(Stored data entries)
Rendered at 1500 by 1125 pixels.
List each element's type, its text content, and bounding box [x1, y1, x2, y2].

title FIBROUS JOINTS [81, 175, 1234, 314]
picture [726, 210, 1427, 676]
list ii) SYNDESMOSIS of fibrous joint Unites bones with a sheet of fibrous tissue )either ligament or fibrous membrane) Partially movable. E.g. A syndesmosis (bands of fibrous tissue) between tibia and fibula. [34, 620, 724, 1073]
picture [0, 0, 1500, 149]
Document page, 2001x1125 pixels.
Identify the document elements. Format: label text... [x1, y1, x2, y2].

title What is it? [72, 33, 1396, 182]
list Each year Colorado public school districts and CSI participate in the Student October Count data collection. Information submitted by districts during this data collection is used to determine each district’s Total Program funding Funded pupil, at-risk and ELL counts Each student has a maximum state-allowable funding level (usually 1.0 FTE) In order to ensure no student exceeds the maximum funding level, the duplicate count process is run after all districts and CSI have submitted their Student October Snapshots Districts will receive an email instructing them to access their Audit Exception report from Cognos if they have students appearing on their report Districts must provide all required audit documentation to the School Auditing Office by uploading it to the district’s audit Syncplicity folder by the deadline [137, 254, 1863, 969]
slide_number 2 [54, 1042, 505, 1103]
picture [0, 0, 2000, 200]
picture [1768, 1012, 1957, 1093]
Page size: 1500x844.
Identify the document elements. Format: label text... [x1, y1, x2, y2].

→ **About this exercise**: Look through the entries above, find each line containing "pixels", and copy it.

→ **Finished task**:
Rendered at 1500 by 1125 pixels.
Document page, 2001x1125 pixels.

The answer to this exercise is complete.